Siddiqui's family immediately maintained in a letter sent out through supporters that they do not have connections with the ISIS.
"If the issue is true, we would like to state that our family does not have any connections to such groups or actions," a letter written by Siddiqui's family stated.
Mauri Saalakhan of the Peace and Justice Foundation, likewise stressed this is not how the family wishes to have Siddiqui released, if ever she does gets released.
"They're opposed to it. In their letter to ISIS they made it very clear, this is not the way, these are not the conditions under which we want our loved ones released," Saalakhan said. "Nor did they want harm to come to anyone else's loved one in the name of Aafia... They conveyed that message loud and clear."
The family pointed out in the letter that they cannot tolerate a "by any means necessary' approach to Aafia's freedom. Nor can we accept that someone else's daughter or sister suffer like Aafia is suffering."

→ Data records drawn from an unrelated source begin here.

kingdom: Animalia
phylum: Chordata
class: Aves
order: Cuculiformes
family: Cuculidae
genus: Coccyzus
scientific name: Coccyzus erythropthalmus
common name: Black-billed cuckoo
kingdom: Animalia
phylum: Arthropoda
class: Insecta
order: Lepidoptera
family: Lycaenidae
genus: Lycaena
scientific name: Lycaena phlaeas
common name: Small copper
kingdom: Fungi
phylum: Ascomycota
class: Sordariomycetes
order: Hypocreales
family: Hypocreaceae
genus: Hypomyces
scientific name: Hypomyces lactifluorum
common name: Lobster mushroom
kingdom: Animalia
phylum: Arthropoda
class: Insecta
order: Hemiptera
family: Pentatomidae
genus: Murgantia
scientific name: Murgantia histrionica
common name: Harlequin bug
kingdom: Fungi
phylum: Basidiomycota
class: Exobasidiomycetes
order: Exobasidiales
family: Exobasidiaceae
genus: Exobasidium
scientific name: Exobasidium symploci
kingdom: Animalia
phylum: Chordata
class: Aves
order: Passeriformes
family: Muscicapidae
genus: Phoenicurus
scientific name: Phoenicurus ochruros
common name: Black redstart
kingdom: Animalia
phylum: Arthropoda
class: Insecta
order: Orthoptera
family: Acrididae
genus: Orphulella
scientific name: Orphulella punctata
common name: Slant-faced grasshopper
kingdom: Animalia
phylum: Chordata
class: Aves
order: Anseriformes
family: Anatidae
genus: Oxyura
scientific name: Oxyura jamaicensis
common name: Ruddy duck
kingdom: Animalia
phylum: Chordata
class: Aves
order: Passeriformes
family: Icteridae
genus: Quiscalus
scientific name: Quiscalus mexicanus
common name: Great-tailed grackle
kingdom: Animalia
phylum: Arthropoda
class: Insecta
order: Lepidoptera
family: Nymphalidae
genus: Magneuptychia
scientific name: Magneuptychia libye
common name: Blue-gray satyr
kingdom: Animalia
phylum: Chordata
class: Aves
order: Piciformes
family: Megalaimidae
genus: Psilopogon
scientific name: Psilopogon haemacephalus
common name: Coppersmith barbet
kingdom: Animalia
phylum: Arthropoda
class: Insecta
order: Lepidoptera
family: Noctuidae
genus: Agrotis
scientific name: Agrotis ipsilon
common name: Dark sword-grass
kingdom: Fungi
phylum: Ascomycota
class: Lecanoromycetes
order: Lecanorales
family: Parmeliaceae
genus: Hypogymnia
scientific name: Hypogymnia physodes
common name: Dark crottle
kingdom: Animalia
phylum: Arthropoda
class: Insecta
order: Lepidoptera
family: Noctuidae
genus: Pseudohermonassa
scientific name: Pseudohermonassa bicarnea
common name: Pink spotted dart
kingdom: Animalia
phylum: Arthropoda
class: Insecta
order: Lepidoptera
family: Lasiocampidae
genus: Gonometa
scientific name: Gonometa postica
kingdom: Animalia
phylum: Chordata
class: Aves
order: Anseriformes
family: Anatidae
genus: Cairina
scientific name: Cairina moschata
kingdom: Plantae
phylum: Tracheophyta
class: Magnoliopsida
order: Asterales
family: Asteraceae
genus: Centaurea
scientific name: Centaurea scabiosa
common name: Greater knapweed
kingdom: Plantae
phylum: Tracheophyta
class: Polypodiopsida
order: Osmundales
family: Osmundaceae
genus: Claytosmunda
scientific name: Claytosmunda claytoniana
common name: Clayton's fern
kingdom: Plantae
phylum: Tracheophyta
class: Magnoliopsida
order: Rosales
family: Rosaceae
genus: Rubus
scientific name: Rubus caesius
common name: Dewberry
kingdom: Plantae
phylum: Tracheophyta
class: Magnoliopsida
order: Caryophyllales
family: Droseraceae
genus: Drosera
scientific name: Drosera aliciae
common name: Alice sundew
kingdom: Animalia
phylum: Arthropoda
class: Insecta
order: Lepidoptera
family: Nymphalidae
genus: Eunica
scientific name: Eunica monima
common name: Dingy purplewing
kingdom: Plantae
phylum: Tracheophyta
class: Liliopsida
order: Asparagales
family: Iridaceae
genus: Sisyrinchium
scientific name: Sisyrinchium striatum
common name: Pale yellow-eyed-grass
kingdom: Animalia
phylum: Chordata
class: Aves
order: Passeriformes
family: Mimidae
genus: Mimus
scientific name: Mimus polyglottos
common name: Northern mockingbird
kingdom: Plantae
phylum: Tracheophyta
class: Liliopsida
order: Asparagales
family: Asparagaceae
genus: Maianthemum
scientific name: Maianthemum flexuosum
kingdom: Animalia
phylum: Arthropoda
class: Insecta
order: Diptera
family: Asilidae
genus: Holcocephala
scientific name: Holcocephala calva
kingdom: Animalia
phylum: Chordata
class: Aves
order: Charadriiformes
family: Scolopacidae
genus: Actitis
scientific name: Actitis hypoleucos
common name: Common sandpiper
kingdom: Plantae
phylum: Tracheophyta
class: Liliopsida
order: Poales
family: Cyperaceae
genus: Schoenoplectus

Meantime, America is now distraught after authorities had confirmed a 33-year-old American had died fighting alongside the terror ISIS group.
Douglas McCain was an African-American from Minneapolis who converted to Islam and eventually signed up with extremist forces in Syria.
According to the Free Syrian Army, McCain was killed I n an internecine militants' fight near Aleppo over the weekend.
His family was devastated of the news, at the same time surprised he was in Syria.
"He was telling all of us he was in Turkey," Kenyata McCain, a cousin, told the Star Tribune. She said it was only last Friday that they last talked.
"I didn't know that he was in support of Isis," she told the newspaper. "I didn't think he would be."